There are syndicalists that have questioned what tax financed public
transportation has to do with trade union struggle. The connection becomes
apparent however if you look at what consequences increased fares have on
the workplaces: when it becomes more expensive to live it becomes harder
to be unemployed or employed by the hour; we have to work more, generally
forced to have to accept lower paid jobs and perhaps also keep a low key
at work.
The struggle for free use values, commons, for things to be free of charge
-- public transportation, healthcare, culture, leisure activities and the
likes -- are linked to the struggle at the workplaces. The time we spend
travelling to and from the job should be considered as part of the working
day, even if it is unpaid. Public transport is a part of the "social
fabric" and reduced travel costs (as well as reduced costs of other kinds)
as well as higher wages are important parts of the class struggle. Just as
a strike in a workplace is a way of forcing a company to pay higher wages,
free riding should be seen as a fare strike to force politicians to lower
the prices. There is simply no other option if people refuse to pay. If we
however obediently continue to buy monthly passes even though they're
already way to expensive, the prices will continue to increase.

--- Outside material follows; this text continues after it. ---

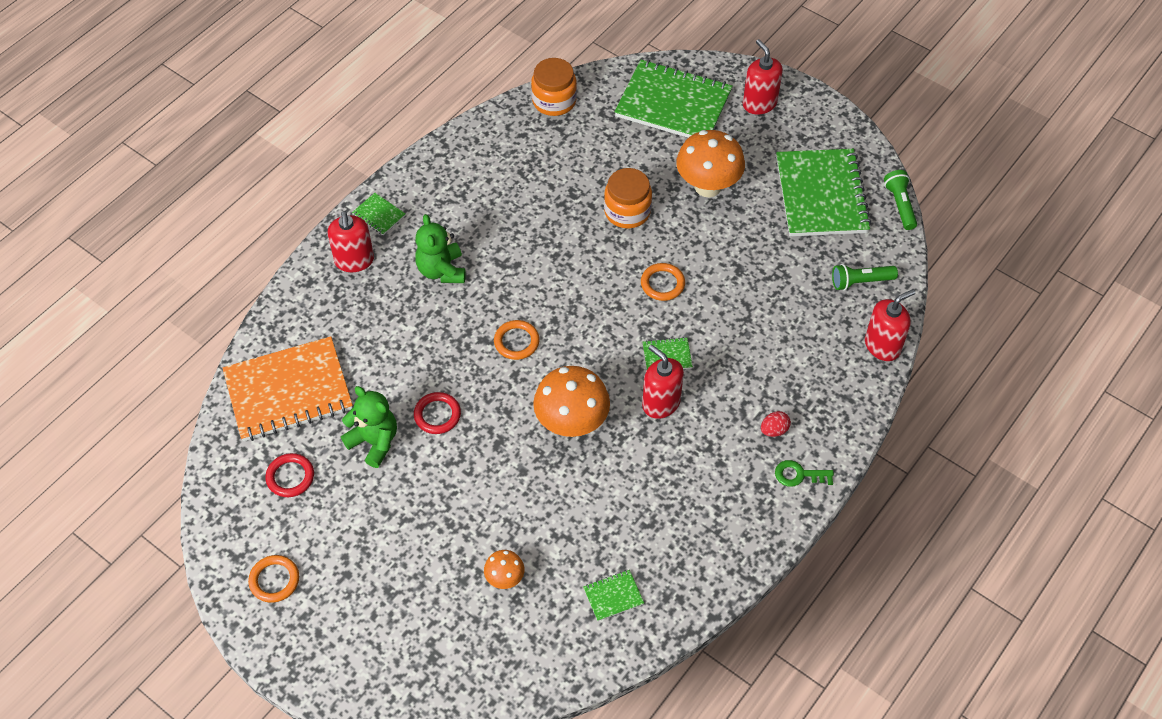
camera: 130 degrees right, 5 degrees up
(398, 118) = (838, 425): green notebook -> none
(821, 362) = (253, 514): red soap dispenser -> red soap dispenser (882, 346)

The counter argument that free riders make it more expensive for other
travellers is common but incorrect. It simply doesn't work that way in a
partially tax financed monopolized market -- quite on the contrary a fare
strike is an efficient way to limit the price increase. Besides; public
transportation financed by fares is an insanely waste of resources --
tickets, ticket lines and controls cost at least a half billion SEK a
year, only in Stockholm. That is clearly money that could be used for
better purposes than making life miserable for poor people. Fare free
public transportation would mean a considerable redistribution reform: a
considerable number of people would benefit economically from a small tax
raise replacing the ticket system, while a small group of high income
earners would lose.

The goal for Planka.nu is to make the public transportation into a common,
something that is free for all to use. It isn't just an economical issue,
but also a cultural one -- we want to obstruct the privatization of what is
often referred to as "the public space" and we do not think that a society
of increased control is the way to go. The task of making the subway into
a common also feels particularly important when we hear about how the
police have been present at ticket raids in the Stockholm suburbs with the
purpose of finding and deporting "illegal" immigrants and violence by
security guards in the subway is increasing almost on a daily basis.